Travel accounts for about a quarter of the leagues’ total emissions — extrapolated from data from the NHL, which is the most transparent. But Wynes argues it’s an important area of consideration because air travel is inherently difficult to make more environmentally friendly.
“And no one else is really going to do it for you,” he says.
“So the leagues could kind of sit back and, this wouldn’t be advisable, but just wait. And eventually fans are going to start showing up to games in electric vehicles, because that industry is going to decarbonize through the efforts of other agents, and government, and so on. But air travel will not be like that.
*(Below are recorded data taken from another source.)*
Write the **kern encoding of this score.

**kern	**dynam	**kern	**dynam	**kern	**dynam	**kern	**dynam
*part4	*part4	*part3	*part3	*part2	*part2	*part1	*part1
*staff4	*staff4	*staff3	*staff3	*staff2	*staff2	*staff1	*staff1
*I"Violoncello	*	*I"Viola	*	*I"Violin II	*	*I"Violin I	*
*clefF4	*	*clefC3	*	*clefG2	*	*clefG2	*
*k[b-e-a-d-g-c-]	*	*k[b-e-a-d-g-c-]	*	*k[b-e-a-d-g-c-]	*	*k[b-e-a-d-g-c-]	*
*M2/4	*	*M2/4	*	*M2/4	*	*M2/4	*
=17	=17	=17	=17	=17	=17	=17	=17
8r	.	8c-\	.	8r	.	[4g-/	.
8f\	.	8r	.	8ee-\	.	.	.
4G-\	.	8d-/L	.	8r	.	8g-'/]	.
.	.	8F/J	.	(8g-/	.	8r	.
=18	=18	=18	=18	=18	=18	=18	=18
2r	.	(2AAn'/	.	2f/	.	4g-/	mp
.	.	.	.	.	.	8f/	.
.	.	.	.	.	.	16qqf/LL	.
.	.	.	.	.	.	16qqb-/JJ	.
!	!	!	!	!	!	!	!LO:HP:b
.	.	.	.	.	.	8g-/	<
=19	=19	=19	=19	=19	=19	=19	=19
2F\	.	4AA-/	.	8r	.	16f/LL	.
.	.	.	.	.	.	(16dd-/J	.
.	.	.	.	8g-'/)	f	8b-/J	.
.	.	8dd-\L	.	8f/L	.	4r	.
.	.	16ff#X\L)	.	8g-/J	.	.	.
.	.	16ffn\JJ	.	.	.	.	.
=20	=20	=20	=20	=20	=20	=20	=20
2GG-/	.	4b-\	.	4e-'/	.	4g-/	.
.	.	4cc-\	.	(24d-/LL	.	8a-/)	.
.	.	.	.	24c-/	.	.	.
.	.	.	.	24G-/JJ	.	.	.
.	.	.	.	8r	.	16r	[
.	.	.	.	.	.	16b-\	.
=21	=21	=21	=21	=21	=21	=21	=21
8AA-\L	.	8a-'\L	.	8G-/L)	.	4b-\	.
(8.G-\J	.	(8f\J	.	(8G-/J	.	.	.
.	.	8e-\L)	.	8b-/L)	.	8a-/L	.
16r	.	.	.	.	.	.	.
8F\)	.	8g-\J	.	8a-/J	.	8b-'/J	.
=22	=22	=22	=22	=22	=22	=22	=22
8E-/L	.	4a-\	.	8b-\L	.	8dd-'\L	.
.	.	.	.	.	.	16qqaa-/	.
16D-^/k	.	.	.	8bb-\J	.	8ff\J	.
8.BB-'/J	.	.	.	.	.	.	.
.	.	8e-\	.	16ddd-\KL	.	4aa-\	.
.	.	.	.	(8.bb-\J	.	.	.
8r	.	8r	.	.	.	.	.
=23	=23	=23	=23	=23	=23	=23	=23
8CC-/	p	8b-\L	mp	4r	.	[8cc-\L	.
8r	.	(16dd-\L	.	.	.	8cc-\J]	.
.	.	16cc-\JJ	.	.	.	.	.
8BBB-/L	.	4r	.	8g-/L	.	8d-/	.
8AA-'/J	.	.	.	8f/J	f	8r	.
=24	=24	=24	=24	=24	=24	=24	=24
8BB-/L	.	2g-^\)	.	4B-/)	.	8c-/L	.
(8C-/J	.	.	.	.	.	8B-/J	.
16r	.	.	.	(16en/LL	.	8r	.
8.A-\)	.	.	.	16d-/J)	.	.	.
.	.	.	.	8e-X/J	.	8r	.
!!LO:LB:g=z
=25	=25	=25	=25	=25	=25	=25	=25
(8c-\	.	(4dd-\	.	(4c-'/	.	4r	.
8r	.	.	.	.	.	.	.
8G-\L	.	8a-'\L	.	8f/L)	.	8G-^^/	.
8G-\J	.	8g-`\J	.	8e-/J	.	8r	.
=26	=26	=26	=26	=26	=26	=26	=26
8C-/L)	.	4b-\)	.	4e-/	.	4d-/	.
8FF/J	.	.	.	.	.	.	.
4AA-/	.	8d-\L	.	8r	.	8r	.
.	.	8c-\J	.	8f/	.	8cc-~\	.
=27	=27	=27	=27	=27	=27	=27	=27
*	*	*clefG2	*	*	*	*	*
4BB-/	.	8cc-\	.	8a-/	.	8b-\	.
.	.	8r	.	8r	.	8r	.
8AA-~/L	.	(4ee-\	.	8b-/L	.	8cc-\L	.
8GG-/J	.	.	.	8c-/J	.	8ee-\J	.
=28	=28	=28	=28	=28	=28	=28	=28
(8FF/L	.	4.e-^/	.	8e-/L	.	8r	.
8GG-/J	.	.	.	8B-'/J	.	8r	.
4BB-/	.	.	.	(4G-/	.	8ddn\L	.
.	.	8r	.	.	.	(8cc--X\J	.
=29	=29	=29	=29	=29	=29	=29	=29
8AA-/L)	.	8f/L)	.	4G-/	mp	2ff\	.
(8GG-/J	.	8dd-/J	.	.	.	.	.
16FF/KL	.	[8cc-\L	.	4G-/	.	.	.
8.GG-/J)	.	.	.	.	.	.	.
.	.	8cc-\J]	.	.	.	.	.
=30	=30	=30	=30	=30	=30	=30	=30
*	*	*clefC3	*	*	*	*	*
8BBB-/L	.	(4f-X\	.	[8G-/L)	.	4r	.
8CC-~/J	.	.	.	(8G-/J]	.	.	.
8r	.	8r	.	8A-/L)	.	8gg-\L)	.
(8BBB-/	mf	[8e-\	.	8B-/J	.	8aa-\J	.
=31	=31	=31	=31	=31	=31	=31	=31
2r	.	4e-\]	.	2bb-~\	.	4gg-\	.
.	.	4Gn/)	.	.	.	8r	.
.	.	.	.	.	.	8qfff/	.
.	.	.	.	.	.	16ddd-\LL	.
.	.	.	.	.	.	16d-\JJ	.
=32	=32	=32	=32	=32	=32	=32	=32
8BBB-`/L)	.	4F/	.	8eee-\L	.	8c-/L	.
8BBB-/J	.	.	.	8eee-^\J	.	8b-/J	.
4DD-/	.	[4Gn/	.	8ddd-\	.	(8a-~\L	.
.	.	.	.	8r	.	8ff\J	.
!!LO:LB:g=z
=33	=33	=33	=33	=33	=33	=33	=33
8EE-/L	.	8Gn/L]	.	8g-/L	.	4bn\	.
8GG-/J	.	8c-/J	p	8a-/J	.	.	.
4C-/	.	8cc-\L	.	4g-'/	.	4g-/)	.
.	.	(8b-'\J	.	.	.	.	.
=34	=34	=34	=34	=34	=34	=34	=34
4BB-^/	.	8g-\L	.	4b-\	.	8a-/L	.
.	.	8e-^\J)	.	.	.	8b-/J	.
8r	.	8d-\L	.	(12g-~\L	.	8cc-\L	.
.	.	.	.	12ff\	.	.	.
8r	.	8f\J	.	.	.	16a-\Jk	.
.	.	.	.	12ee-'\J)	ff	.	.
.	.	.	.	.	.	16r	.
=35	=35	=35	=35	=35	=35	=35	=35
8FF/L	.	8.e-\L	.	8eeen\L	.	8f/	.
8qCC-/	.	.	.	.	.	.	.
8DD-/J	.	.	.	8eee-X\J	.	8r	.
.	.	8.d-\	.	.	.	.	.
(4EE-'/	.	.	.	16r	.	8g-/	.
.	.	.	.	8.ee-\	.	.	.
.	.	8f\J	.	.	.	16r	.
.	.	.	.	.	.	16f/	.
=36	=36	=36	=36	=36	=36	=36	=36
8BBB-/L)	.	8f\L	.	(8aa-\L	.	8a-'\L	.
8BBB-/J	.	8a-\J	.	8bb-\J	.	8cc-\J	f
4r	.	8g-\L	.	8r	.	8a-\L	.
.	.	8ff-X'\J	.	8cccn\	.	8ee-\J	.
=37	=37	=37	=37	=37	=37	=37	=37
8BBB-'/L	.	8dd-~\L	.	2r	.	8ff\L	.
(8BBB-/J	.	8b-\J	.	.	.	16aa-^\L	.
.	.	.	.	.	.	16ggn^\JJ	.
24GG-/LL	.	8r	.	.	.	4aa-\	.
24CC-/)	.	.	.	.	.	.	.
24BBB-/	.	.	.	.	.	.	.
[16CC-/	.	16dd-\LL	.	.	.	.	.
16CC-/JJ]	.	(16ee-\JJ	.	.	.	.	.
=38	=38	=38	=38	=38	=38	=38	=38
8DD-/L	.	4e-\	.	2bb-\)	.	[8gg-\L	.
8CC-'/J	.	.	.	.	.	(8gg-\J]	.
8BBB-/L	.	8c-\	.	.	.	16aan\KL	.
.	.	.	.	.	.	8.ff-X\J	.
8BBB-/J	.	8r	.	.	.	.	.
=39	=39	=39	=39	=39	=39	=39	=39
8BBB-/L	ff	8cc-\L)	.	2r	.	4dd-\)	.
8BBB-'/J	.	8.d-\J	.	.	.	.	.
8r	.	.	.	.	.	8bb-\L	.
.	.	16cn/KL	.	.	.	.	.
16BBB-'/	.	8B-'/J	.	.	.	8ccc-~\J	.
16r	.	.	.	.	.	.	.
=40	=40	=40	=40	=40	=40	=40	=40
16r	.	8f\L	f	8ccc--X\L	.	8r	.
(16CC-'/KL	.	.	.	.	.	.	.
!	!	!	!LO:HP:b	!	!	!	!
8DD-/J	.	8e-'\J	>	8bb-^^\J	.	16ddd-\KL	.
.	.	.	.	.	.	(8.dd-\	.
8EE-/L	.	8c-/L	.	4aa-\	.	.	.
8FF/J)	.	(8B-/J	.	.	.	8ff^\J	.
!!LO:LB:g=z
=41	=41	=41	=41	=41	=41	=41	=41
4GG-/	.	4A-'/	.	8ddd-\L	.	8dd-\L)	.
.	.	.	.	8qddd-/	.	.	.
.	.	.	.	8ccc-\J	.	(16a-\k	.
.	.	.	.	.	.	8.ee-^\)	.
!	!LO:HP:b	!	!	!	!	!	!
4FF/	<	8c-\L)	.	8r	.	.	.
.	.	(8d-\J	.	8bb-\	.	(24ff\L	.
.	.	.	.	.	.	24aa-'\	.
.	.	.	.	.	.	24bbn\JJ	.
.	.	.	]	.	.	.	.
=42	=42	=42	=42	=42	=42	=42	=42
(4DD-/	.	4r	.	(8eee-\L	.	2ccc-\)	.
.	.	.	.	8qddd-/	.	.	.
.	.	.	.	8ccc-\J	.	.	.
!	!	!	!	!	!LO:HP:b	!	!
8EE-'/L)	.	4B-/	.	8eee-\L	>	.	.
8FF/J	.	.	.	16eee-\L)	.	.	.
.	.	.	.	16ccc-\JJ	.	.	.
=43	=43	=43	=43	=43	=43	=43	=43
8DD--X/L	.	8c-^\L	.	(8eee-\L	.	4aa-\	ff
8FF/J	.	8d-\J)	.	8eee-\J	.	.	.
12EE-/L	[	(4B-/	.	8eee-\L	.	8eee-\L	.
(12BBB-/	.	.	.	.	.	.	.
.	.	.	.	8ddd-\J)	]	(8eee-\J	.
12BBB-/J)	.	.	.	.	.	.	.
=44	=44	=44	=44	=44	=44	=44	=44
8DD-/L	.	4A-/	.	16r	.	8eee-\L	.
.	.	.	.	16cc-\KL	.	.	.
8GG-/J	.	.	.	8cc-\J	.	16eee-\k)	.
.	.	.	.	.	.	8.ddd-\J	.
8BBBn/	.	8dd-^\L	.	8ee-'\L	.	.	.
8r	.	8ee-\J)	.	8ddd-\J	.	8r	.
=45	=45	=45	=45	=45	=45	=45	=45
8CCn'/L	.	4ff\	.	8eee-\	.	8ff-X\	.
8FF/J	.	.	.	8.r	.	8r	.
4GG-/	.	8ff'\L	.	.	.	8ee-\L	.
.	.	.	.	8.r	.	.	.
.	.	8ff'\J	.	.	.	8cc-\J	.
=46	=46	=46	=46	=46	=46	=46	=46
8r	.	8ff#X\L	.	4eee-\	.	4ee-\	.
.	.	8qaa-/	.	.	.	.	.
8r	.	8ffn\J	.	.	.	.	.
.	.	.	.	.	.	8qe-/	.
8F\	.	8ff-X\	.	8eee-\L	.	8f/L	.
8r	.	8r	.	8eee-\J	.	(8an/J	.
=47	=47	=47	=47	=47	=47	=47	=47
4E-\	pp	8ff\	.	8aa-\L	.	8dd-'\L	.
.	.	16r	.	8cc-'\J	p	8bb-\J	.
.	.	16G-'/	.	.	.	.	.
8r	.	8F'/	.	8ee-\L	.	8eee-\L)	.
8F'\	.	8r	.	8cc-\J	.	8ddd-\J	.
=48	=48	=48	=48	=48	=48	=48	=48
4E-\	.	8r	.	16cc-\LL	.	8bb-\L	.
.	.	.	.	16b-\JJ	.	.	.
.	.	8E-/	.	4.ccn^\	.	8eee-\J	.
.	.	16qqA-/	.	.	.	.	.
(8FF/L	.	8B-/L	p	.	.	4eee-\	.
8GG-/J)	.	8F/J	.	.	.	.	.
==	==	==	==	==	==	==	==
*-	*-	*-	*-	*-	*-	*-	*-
So as time goes on, that fraction is going to grow larger and larger for sports industries.”
Baseball has a built-in advantage already. Its multi-day series played against the same opponent naturally limit travel, but the regional schedule implemented in 2020 — where teams played only opponents in their own division and the corresponding geographical division in the opposite league — still resulted in a 22% drop in carbon emissions per game.
Cutting cross-country travel entirely might not be feasible from a fan enjoyment perspective, but the increasingly arbitrary division between the two leagues — especially if they become aligned in their use of a designated hitter — could provide an opportunity to draw up a more sustainable schedule. Rather than avoid them out of league allegiance, teams could play their neighbors as often as they play teams in their own division.
MLB is not currently considering anything like that.
The sustainability efforts led by Hanlon are focused exclusively on the ballpark operations. He sees concessions as the next frontier. Dickerson, of Players for the Planet, agrees — suites generate an incredible amount of food waste, he says — but he has encountered roadblocks from corporate sponsors in trying to swap even the dugout beverage options for reusable water bottles.
(“I think it's just that maybe like years ago a contract was put in place to guarantee we're gonna use this particular vendor,” Hanlon says. “So I think it's ... like ... it's a temporary barrier.”)
Improving the sustainability of stadiums is a necessary and worthy endeavor. But Wynes believes MLB could be aiming bigger precisely because radical action is what it’s going to take to stem the apocalyptic creep of climate change.
“It's hard to imagine a world in which humanity really gets their act together on climate change, which is a big and difficult task, and sports just keeps on trucking and doesn't alter anything,” he says.
To not recognize the urgency is a form of delusion or denial or solipsism. Even as a younger generation — more attuned to climate change and more terrified of what it means for the future — inhabits clubhouses, Suter encounters resistance to his environmentalism from people who just don’t care.
“I mean I hear the line all the time, ‘When these things go down I'm gonna be old or dead and gone, so I don't really care.’ I'm like, it might be sooner than you're thinking there,” he says.
“But that's a tough level of selfishness to combat because it's just so so selfish.”